Marilyn Norris, Casualty Assistance Team chief, would never wish cancer on anyone, much less herself. Yet it happened to her not only once … but three times. Still, she doesn't feel sorry for herself. And she doesn't want anyone else to, either. Instead, Norris is using her experience to encourage others to examine their breasts regularly and to see a doctor immediately if something doesn't seem right.
The American Cancer Society recommends that women with average risk begin yearly mammograms at age 45, although many doctors contend that age 40 is best. Those at high risk, typically due to family history of breast cancer, should talk to their doctor about getting them sooner.

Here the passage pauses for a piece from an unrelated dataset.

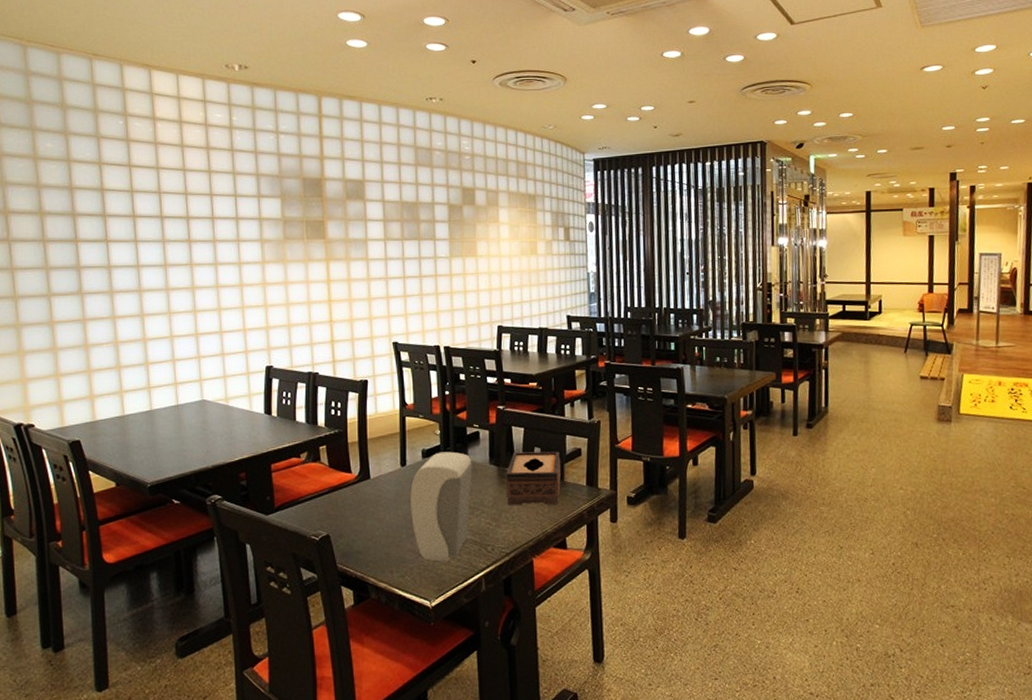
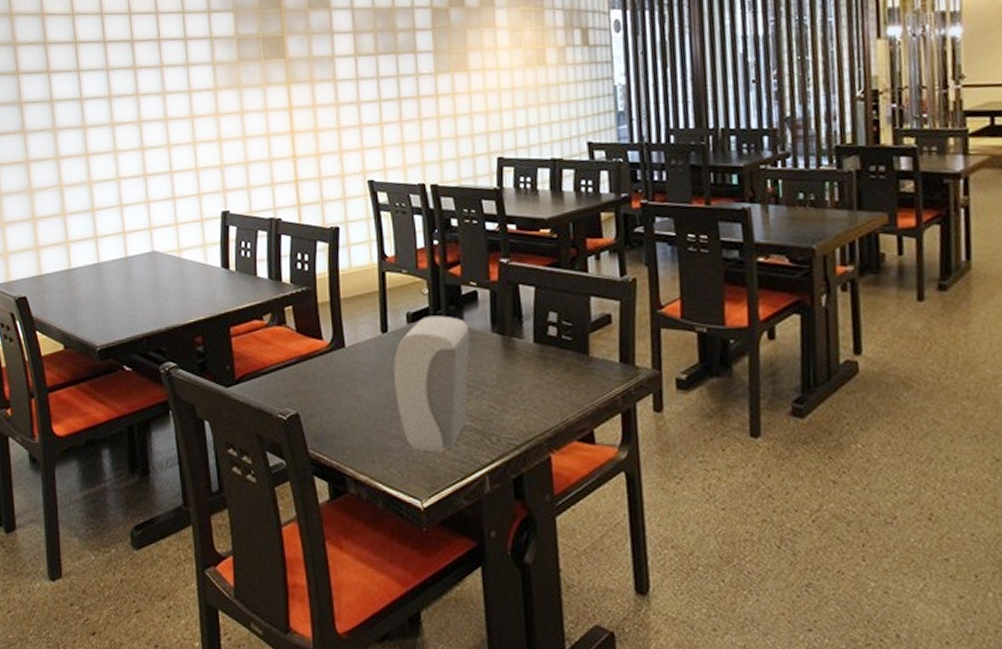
tissue box: present [505,451,562,505] -> none [512,317,586,386]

Despite having no family history of breast cancer in her family, Norris was advised to begin screenings for cancer at a younger age due to her mother's bladder and colon cancer diagnoses. In September 1998, at 35 years old, Norris's doctor informed her they had found cancer in her right breast. With two young children at the time, Norris said she didn't have time to grieve or pity herself.
"All I thought about is who would've been able to take care of my son and daughter if something happened to me," she said.

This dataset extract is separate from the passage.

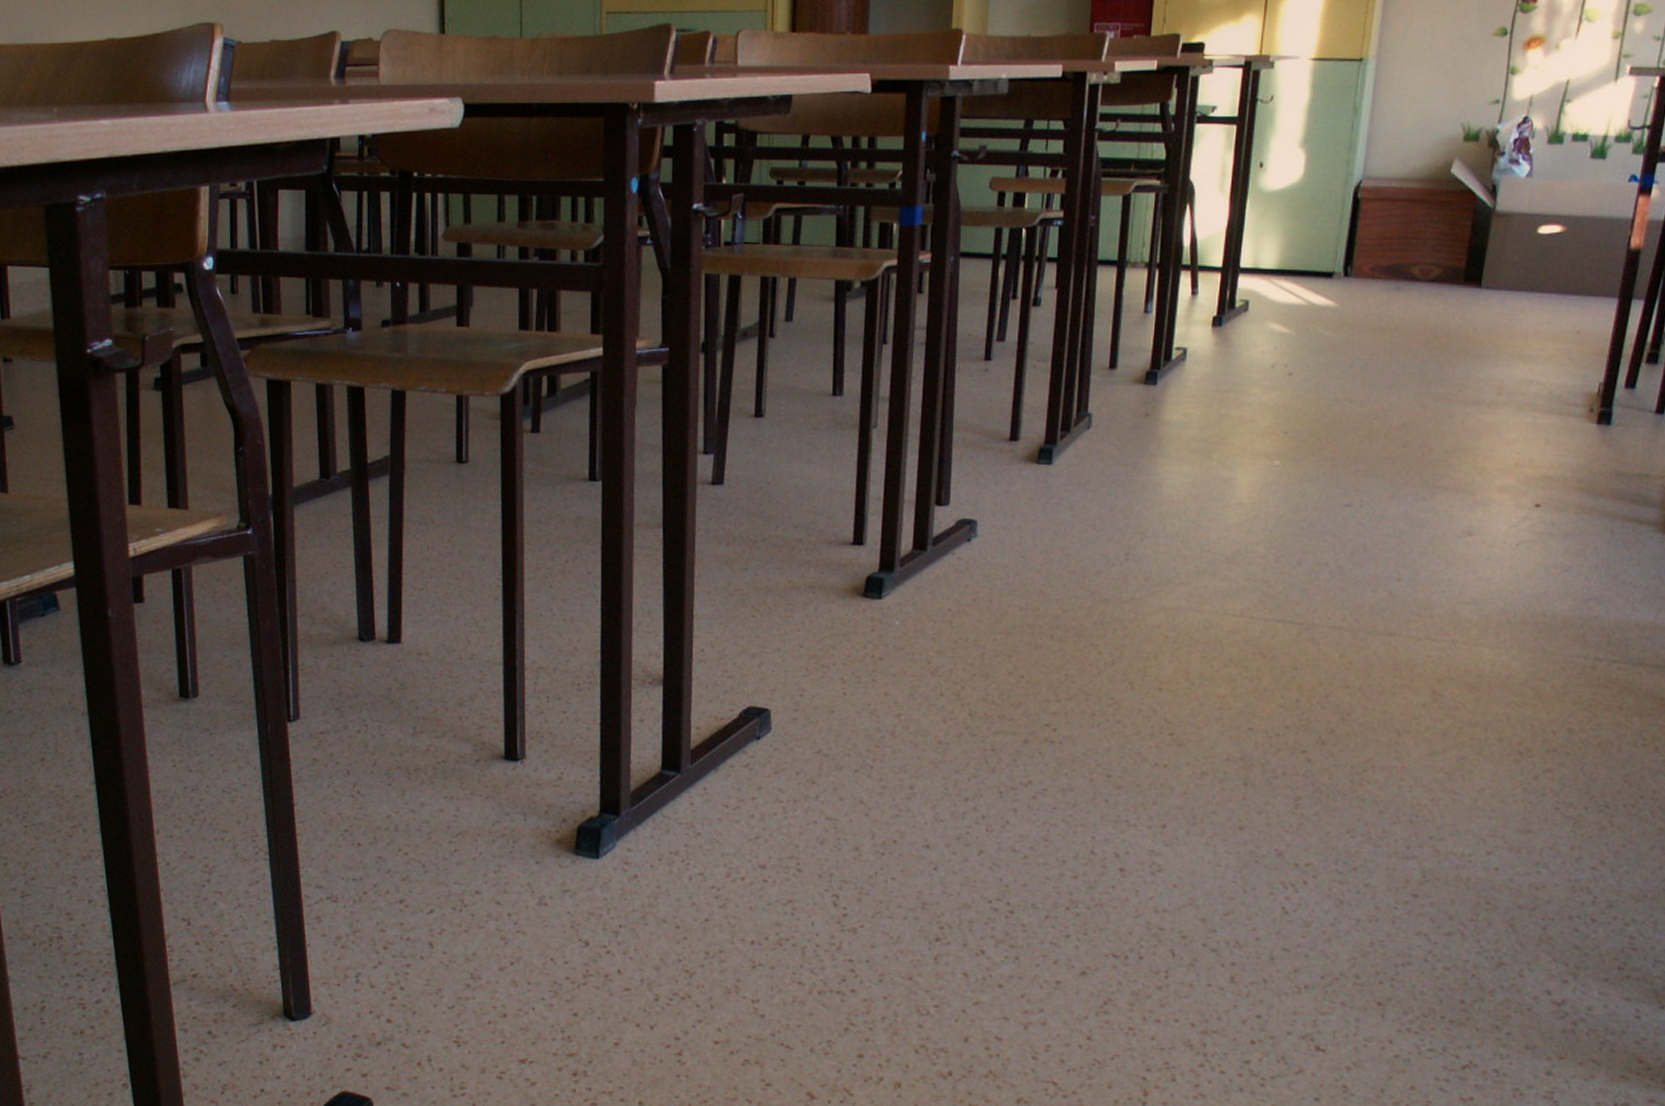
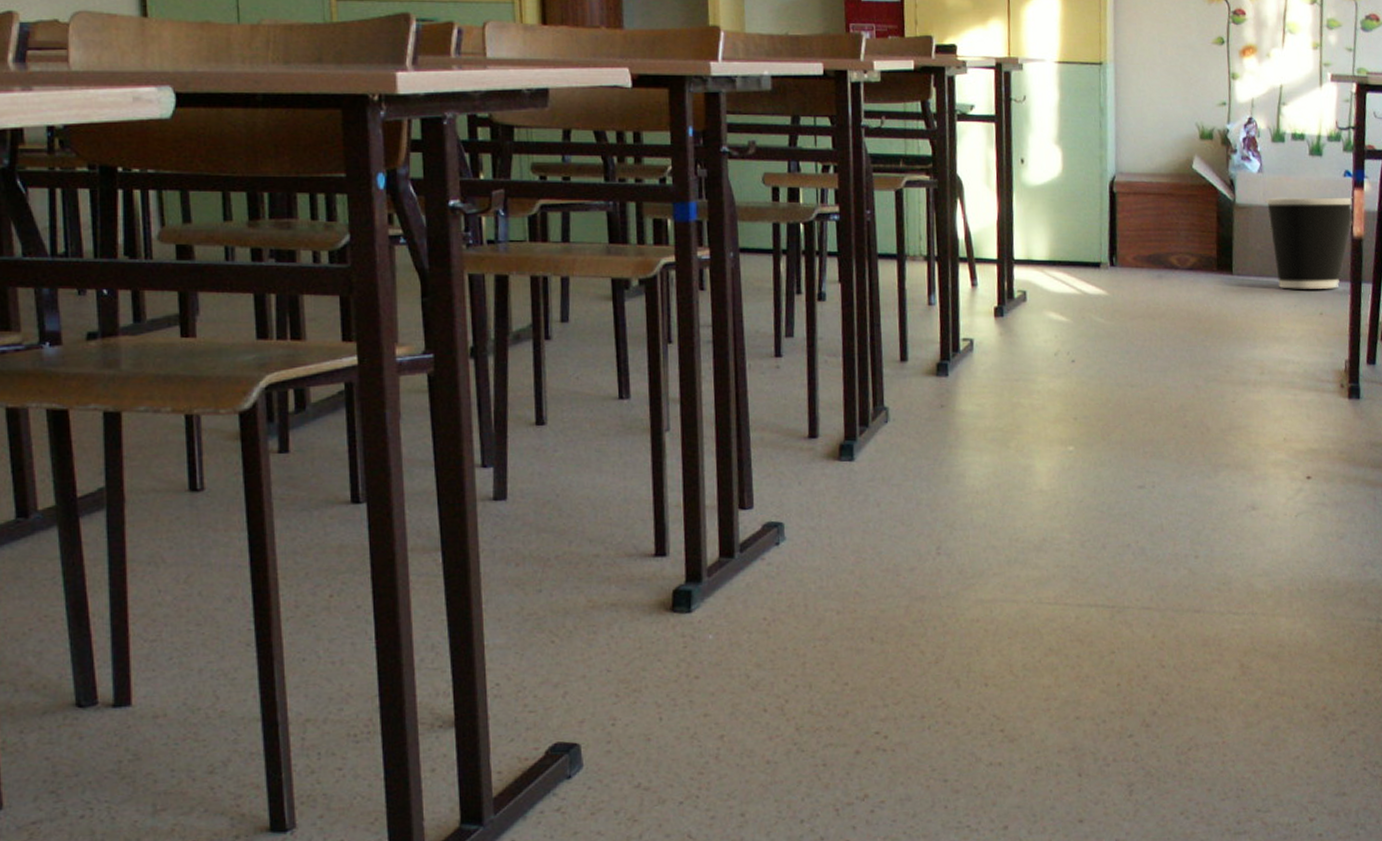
wastebasket: none [1530,204,1636,305] -> present [1265,197,1353,289]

Weighing options, Norris decided to have her breast removed in hopes the cancer would not return in 10 years, as doctors said would likely happen otherwise. For her, a mastectomy was a small price to pay for a clean bill of health. Surely enough, 10 years passed without incident. Then in March 2012, the cancer reared its head again -- this time in her left breast. If there was ever a "convenient time" for it to appear, that was not the time. Norris and several of her friends had been preparing for a Susan G. Komen 3-Day, 60-mile walk to raise funds for breast cancer awareness. She feared that if she went through surgery again, she would not be able to complete the walk.
"I told the doctor at Eisenhower [Army Medical Center], 'Could we wait until after I finish training for the walk and finish the walk, then we handle it?'" she said.
Norris emerged from surgery determined as ever and completed the walk.
Having had both breasts removed, she was certain cancer was a thing of her past. But in early 2016, yet again, Norris felt something was terribly wrong. It almost appeared as if her left breast was growing back. Several doctors' appointments later, a doctor discovered a mass the size of a grapefruit underneath her implant and attached to her ribs. And on Aug. 30, 2016, with her daughter at her side, Norris underwent a 12-hour invasive surgery to remove not only cancer this time, but ribs 3 through 7.
Bearing a reconstructed chest wall partially made partially with bone cement and skin from her back, Norris said the surgery's outcome left her in constant pain, but she refuses to take pain medicine -- or accept pity.
"With my last surgery, which is still my worst … I felt like if I could overcome the pain then I can overcome what's going on," she said. "I want to be able to overcome the pain through continuing to thrive."
If there is one thing Norris does well, it is thrive. As a close friend, Adele Holifield, executive assistant with 7th Signal Command, has witnessed it firsthand. Holifield has known Norris for about 19 years and was her walking partner during the Susan G. Komen 3-Day, 60-mile walk. She describes Norris as "dedicated, caring, organized, mentor, fighter, humble, determined and outspoken" among other adjectives.
"Marilyn is a fighter and never gives up. She doesn't let her circumstances define her," Holifield said. "Even when she's at a low point and you ask how she is, she always replies, 'Great!'"
In addition to beating cancer three times, Norris is the founder and CEO of Girl Warriors Fighting the Battle, an organization that provides programs and services to young girls in underserved communities; a 13-year Army Veteran; served as a volunteer court appointed special advocate for eight years; and a recently published author.
But her greatest accomplishment, she said, has been raising two successful children; both college graduates with prosperous careers who have blessed her with grandchildren.
Looking back on her battle with cancer, she believes her military service played a key part in her overcoming cancer.
In her book, Norris says, "I don't believe I would have gotten through my first cancer diagnosis without my military experience … The time I served on active duty and in the Army Reserves forever shaped the core of who I am. Being a Soldier gave me the strength I needed to win my first fight with cancer."
Now she serves as an advocate for getting others involved in the fight. For Norris, breast cancer awareness is a daily occurrence. And she hopes others will be inspired to make it daily, as well -- first by doing self-examinations regularly.
"If you suspect something could be wrong, get checked immediately," she said. "My body wasn't in pain at the time, but I felt something wasn't right, so I got checked."